- Aim of the exercise -
Repeat the whole listing word for word, skipping pictures.

- Provided data -

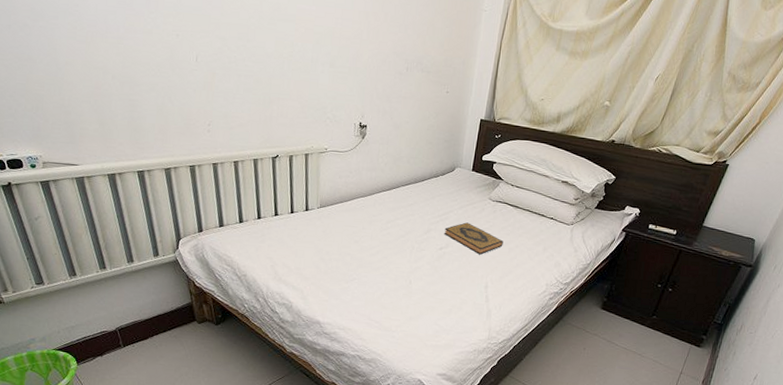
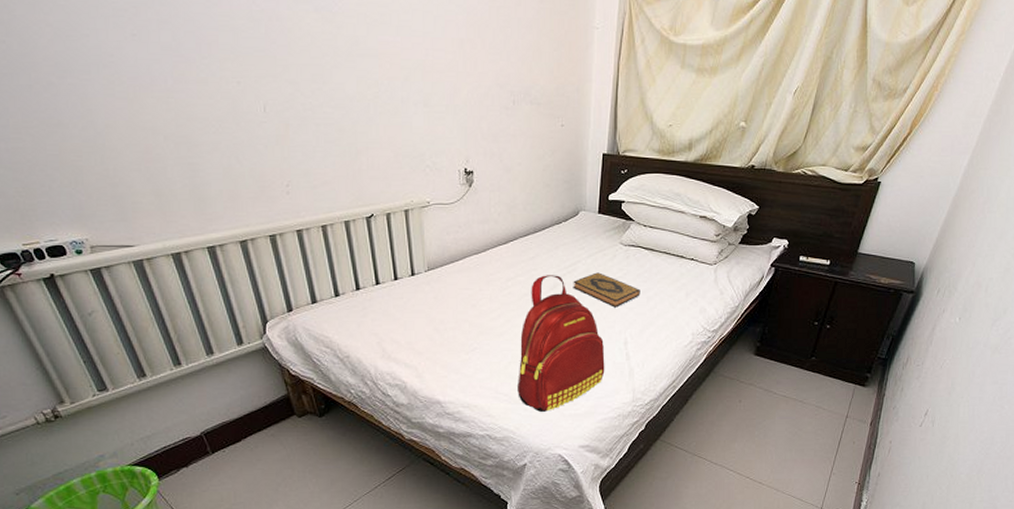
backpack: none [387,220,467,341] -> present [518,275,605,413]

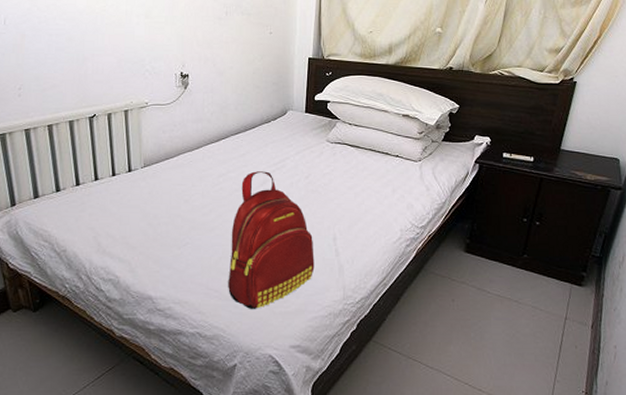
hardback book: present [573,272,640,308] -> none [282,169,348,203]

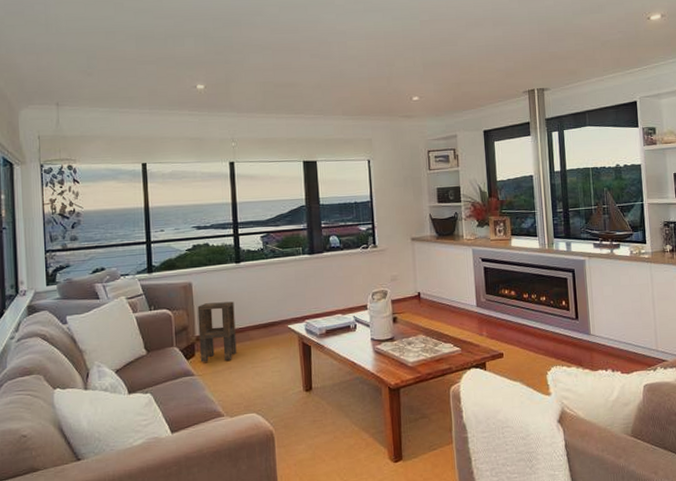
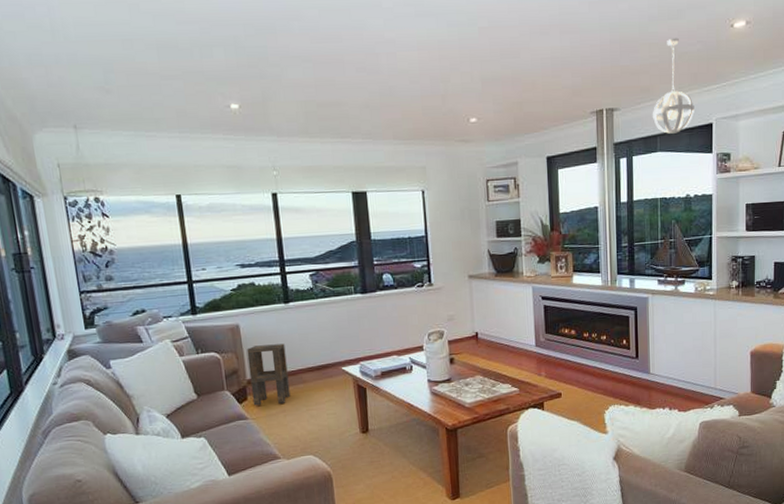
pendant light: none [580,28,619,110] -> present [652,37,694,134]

- Output for this task -
backpack: none [387,220,467,341] -> present [518,275,605,413]

hardback book: present [573,272,640,308] -> none [282,169,348,203]

pendant light: none [580,28,619,110] -> present [652,37,694,134]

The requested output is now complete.